The states on Tuesday got the Federal Government’s nod to take more loans from banks.
The Minister of Finance, Budget and National Planning, Mrs. Zainab Ahmed, said state governments have also been given the opportunity “to use their verifiable Internally Generated Revenue (IGR) as the basis for obtaining loan facilities from financial institutions for the purpose of infrastructural development.”
The minister spoke at the 14th Annual Banking and Finance Conference organised by the Chartered Institute of Bankers of Nigeria (CIBN).
Mrs. Ahmed said the “Federal Government has restored the Debt Sustainability Ratio of States to 40 per cent in order to allow state governments explore other sources of funds from the private sector, commercial banks and the capital market for developmental purposes”.
The Debt Sustainability Ratio of States was reduced last year from 40 percent to 20 percent as part of the measures to limit the financial exposure of States.
To unlock the potential for the economic transformation of Nigeria, Mrs. Ahmed stated that the Federal Government intends to provide electricity to 5 million households in off-grid underserved communities.
Also, “1.5 million Nigerians are to acquire low-cost houses under the Social Housing Programme while hundreds of thousands of MSMEs will benefit from the MSMEs Survival Fund” she said.
The poor and vulnerable members of the population the minister said “are also benefitting from the Cash Transfer Scheme through a wholly technology -based approach called the Rapid Response Register (RRR)”.
Following government’s recent policy calling for the mandatory use of a unique national identity number to access banking services, Mrs.
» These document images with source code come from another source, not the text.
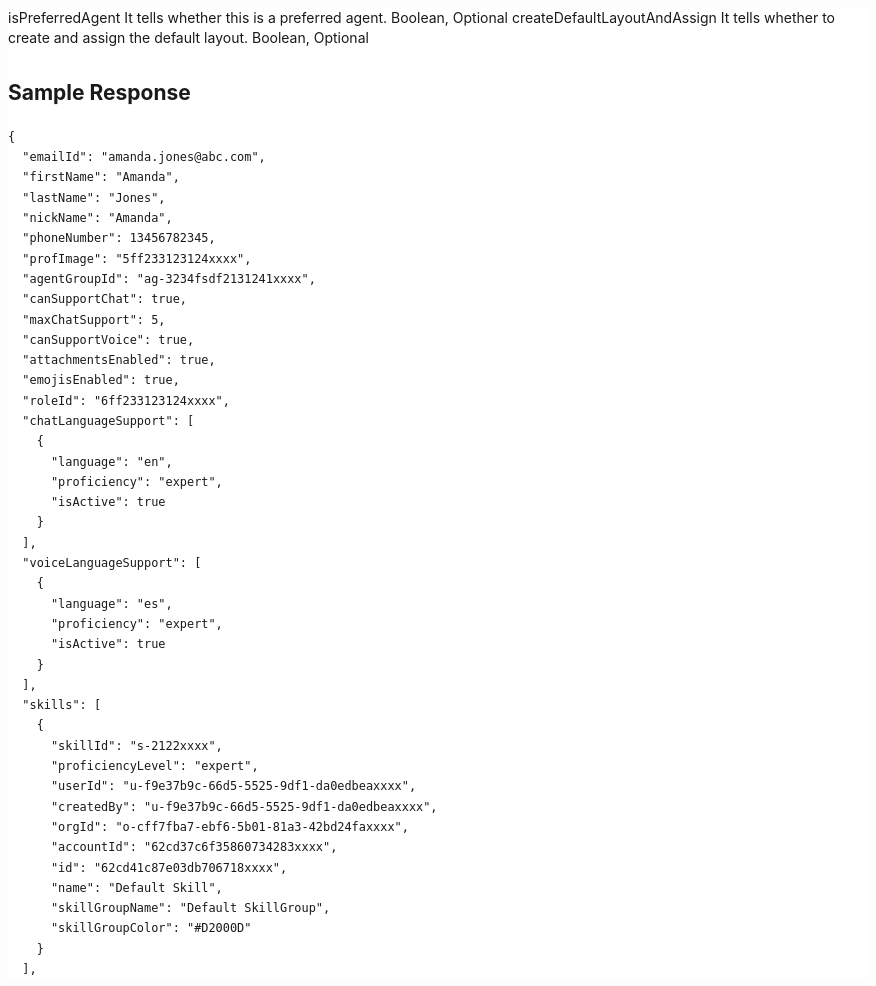   </tr>
  <tr>
   <td>isPreferredAgent
   </td>
   <td>It tells whether this is a preferred agent.
   </td>
   <td>Boolean, Optional
   </td>
  </tr>
  <tr>
   <td>createDefaultLayoutAndAssign
   </td>
   <td>It tells whether to create and assign the default layout.
   </td>
   <td>Boolean, Optional
   </td>
  </tr>
</table>

## Sample Response

```
{
  "emailId": "amanda.jones@abc.com",
  "firstName": "Amanda",
  "lastName": "Jones",
  "nickName": "Amanda",
  "phoneNumber": 13456782345,
  "profImage": "5ff233123124xxxx",
  "agentGroupId": "ag-3234fsdf2131241xxxx",
  "canSupportChat": true,
  "maxChatSupport": 5,
  "canSupportVoice": true,
  "attachmentsEnabled": true,
  "emojisEnabled": true,
  "roleId": "6ff233123124xxxx",
  "chatLanguageSupport": [
    {
      "language": "en",
      "proficiency": "expert",
      "isActive": true
    }
  ],
  "voiceLanguageSupport": [
    {
      "language": "es",
      "proficiency": "expert",
      "isActive": true
    }
  ],
  "skills": [
    {
      "skillId": "s-2122xxxx",
      "proficiencyLevel": "expert",
      "userId": "u-f9e37b9c-66d5-5525-9df1-da0edbeaxxxx",
      "createdBy": "u-f9e37b9c-66d5-5525-9df1-da0edbeaxxxx",
      "orgId": "o-cff7fba7-ebf6-5b01-81a3-42bd24faxxxx",
      "accountId": "62cd37c6f35860734283xxxx",
      "id": "62cd41c87e03db706718xxxx",
      "name": "Default Skill",
      "skillGroupName": "Default SkillGroup",
      "skillGroupColor": "#D2000D"
    }
  ],
```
Ahmed said “identity management would be better managed to reduce the incidence of cyber-related financial fraud and promote the delivery of financial services”.
To the banks and other financial institutions, the finance minister appealed to them “to ensure financial system stability through effective management of such critical parameters as the interest rate, foreign exchange rate, inflation as well as sectoral allocation of credit to the private sector”.
Mrs. Ahmed noted that it is also crucial that the progress being made in the fight against insecurity is sustained to ensure that the economic potential of all parts of the country are harnessed and that foreign direct investment flows are substantially increased.
Central Bank of Nigeria (CBN) Governor Godwin Emefiele, said Nigeria is set to join a very small elite group of countries operating an international financial hub.
The international financial centre will take in September 2022, when the Central Bank of Nigeria (CBN) will be establishing The Nigerian International Financial Centre (NIFC).
Emefiele said that “the NIFC will act as an international gateway for Capital and investments, driven by technology and payment system infrastructure”.
According to him, the NIFC will take advantage of our existing laws such as the BOFIA 2020, NEPZA and other CBN regulations to create a fully global investment and financial hub where monies, ideas, and technology will move freely without hindrance.
This new financial hub he said, “will curate local and international banks to make them global champions”.
When operational, “the NIFC will be a 24/7 Financial Centre that will complement London, New York and Singapore financial centers and enable an acceleration of our home grown initiatives”.
NIFC will complement such as initiatives as the Infracorp plc, the N15 trillion infrastructure fund which we will be launching in October 2021, the National Theatre creative hubs for youths as well as the E-naira project which will also debut in October 2021.
Emefiele also stated that the apex bank’s efforts to strengthen Loan to Deposit ratio policy has resulted in a significant rise in loans provided by financial institutions to banking customers.
According to him, “loans granted to the private sector rose by N3 trillion between July 2020 and July 2021 because of continued implementation of our LDR policy”.
With regards to the GDP growth recorded recently, Emefiele attributed the growth to the “continued implementation of our interventions in the agricultural and manufacturing sectors; improved availability of COVID-19 vaccines, recovery in crude oil prices, along with a significant pick-up in economic activities have led to a surge in GDP output as our economy grew by 5.1 percent in the 2nd quarter of 2021, up from 0.51 percent in the 1st quarter of 2021”.